_INFORMATION GIVEN_:
┌──

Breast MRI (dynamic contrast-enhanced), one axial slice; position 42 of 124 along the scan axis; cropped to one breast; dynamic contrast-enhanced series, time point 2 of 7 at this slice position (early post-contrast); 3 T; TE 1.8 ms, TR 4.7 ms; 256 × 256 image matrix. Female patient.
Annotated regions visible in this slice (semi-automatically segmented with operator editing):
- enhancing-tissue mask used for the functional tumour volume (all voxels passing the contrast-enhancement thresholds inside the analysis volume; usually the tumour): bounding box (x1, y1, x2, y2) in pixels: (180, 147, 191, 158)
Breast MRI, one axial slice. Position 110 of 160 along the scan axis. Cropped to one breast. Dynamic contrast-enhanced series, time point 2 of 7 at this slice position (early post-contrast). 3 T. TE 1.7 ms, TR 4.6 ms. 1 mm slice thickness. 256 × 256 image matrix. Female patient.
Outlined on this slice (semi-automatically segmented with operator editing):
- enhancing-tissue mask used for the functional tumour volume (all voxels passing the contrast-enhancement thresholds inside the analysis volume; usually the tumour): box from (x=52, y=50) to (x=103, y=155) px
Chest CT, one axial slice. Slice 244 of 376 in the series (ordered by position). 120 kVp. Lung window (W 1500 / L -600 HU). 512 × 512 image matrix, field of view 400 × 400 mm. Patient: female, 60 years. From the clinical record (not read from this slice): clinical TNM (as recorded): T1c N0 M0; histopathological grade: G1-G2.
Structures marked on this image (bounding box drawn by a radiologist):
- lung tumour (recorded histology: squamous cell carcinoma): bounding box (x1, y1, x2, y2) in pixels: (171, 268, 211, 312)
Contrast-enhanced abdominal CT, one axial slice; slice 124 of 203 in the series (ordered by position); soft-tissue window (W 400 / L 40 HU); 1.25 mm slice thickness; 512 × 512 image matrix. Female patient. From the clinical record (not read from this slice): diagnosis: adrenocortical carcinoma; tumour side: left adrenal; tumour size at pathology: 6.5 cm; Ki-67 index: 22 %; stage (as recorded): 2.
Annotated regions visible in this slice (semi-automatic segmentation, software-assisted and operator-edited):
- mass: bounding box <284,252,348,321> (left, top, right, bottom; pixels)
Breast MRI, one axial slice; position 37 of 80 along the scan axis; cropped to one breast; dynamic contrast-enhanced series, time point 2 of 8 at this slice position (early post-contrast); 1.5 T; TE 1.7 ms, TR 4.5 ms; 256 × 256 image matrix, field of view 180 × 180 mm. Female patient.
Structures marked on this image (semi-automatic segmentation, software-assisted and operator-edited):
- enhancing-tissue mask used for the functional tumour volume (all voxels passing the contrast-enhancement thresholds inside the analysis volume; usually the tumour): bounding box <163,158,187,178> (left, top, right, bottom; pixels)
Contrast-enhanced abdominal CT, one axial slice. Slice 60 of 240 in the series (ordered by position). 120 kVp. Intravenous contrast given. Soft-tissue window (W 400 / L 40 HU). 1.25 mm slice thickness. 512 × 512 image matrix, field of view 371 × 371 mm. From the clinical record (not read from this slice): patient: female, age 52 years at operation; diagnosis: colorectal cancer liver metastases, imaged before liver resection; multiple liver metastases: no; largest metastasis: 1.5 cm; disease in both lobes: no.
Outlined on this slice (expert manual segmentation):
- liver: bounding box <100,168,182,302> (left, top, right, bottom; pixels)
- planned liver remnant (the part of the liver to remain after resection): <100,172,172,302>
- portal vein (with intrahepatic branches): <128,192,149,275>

└──
┌──

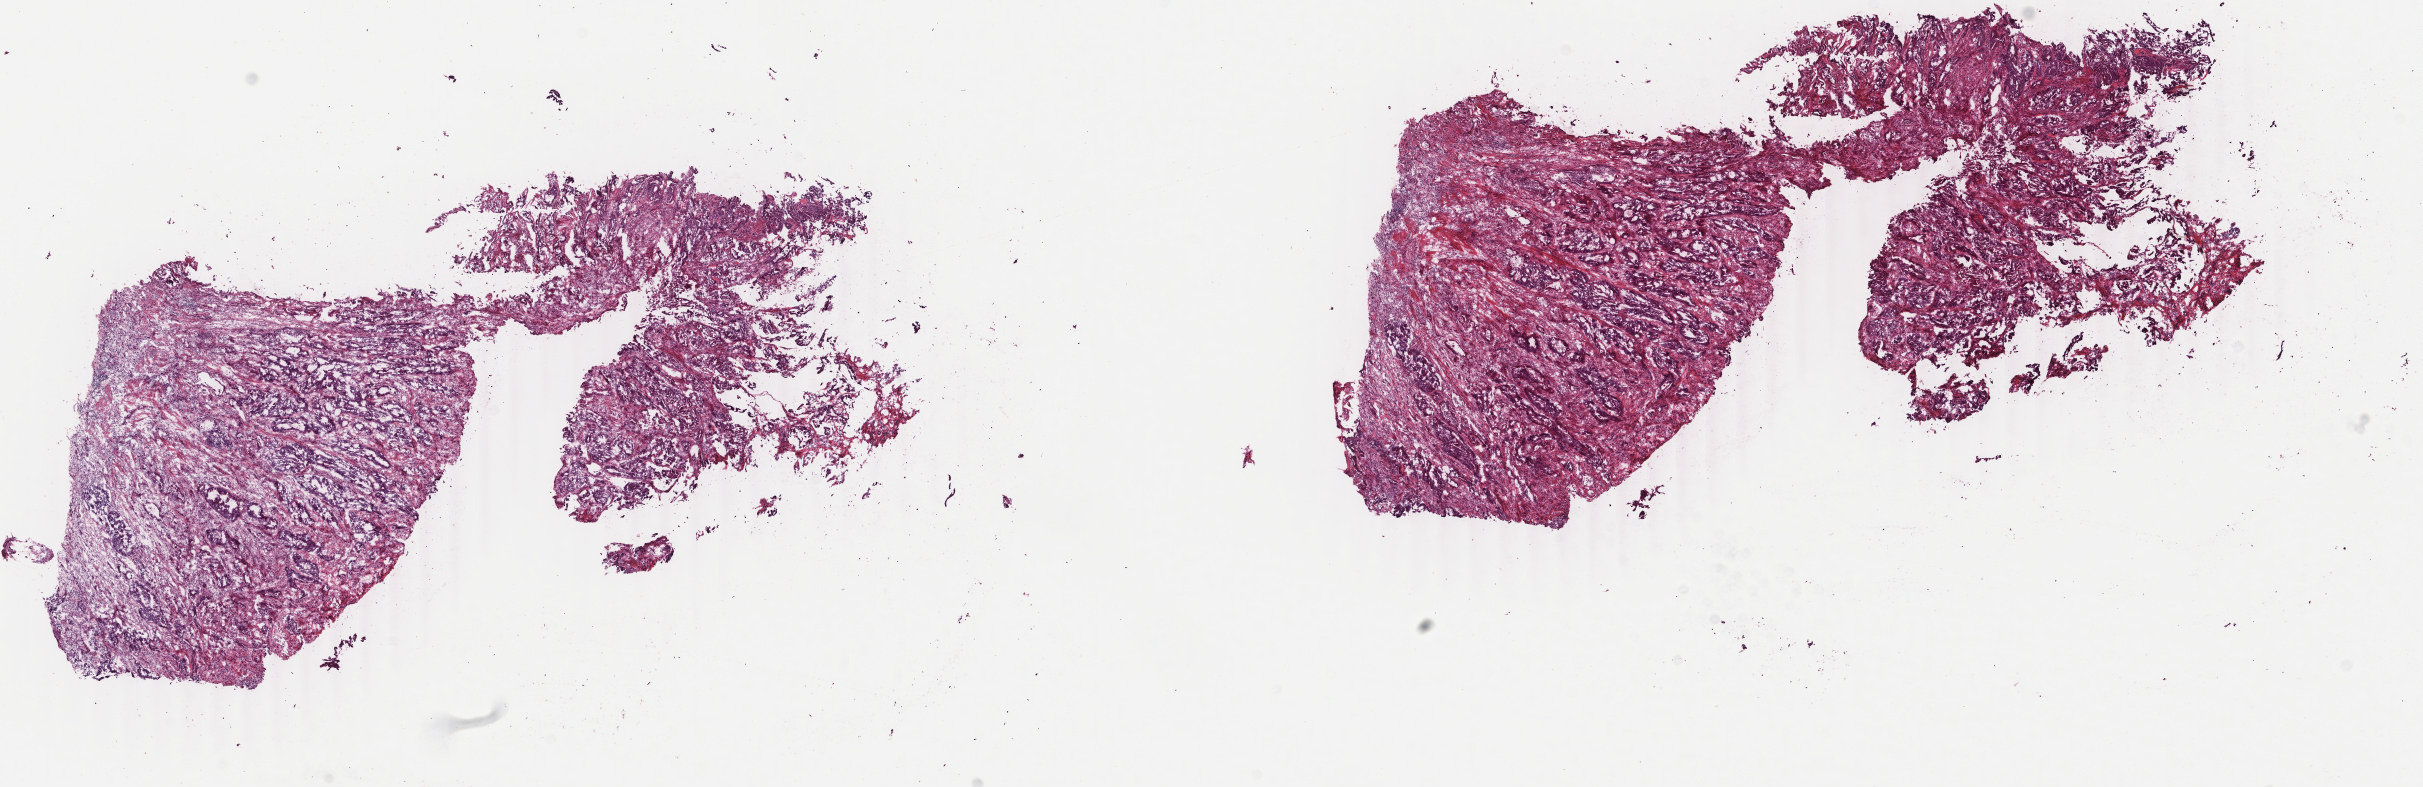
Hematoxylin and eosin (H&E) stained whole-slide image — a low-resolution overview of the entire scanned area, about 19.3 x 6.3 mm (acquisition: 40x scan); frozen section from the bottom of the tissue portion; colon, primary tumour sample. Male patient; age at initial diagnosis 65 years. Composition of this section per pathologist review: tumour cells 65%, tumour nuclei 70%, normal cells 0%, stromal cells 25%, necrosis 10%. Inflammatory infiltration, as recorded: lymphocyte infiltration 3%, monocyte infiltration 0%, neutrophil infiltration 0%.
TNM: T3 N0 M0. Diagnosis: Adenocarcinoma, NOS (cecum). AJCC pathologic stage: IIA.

└──
┌──

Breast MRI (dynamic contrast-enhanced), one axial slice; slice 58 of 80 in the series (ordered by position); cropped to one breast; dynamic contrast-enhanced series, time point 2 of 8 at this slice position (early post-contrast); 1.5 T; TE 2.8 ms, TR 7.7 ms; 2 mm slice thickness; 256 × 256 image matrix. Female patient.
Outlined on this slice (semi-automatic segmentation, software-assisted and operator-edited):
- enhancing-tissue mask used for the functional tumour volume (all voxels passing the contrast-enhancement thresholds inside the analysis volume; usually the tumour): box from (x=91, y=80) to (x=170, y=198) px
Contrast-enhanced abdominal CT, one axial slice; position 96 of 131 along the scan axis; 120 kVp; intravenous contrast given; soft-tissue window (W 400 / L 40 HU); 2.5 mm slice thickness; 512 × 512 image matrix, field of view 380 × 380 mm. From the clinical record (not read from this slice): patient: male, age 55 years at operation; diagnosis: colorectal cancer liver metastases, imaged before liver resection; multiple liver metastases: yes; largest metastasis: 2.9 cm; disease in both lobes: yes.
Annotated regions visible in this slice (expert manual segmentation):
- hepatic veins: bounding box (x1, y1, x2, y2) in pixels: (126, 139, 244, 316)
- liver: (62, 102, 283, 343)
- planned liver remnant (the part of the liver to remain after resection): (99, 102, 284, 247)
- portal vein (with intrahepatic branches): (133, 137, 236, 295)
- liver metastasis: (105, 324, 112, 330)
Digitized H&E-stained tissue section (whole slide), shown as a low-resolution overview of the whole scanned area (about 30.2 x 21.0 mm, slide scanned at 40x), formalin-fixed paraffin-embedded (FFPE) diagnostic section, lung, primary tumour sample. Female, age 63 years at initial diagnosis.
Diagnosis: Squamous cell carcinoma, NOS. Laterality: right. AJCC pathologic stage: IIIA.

└──

_ABOUT THIS EXERCISE_: Reproduce verbatim only the segment of the listing bounded by the line containing "<163,158,187,178> (left, top, right, bottom; pixels)" and the line containing "- portal vein (with intrahepatic branches): <128,192,149,275>", with both boundary lines included.

_EXERCISE ANSWER_:
- enhancing-tissue mask used for the functional tumour volume (all voxels passing the contrast-enhancement thresholds inside the analysis volume; usually the tumour): bounding box <163,158,187,178> (left, top, right, bottom; pixels)
Contrast-enhanced abdominal CT, one axial slice. Slice 60 of 240 in the series (ordered by position). 120 kVp. Intravenous contrast given. Soft-tissue window (W 400 / L 40 HU). 1.25 mm slice thickness. 512 × 512 image matrix, field of view 371 × 371 mm. From the clinical record (not read from this slice): patient: female, age 52 years at operation; diagnosis: colorectal cancer liver metastases, imaged before liver resection; multiple liver metastases: no; largest metastasis: 1.5 cm; disease in both lobes: no.
Outlined on this slice (expert manual segmentation):
- liver: bounding box <100,168,182,302> (left, top, right, bottom; pixels)
- planned liver remnant (the part of the liver to remain after resection): <100,172,172,302>
- portal vein (with intrahepatic branches): <128,192,149,275>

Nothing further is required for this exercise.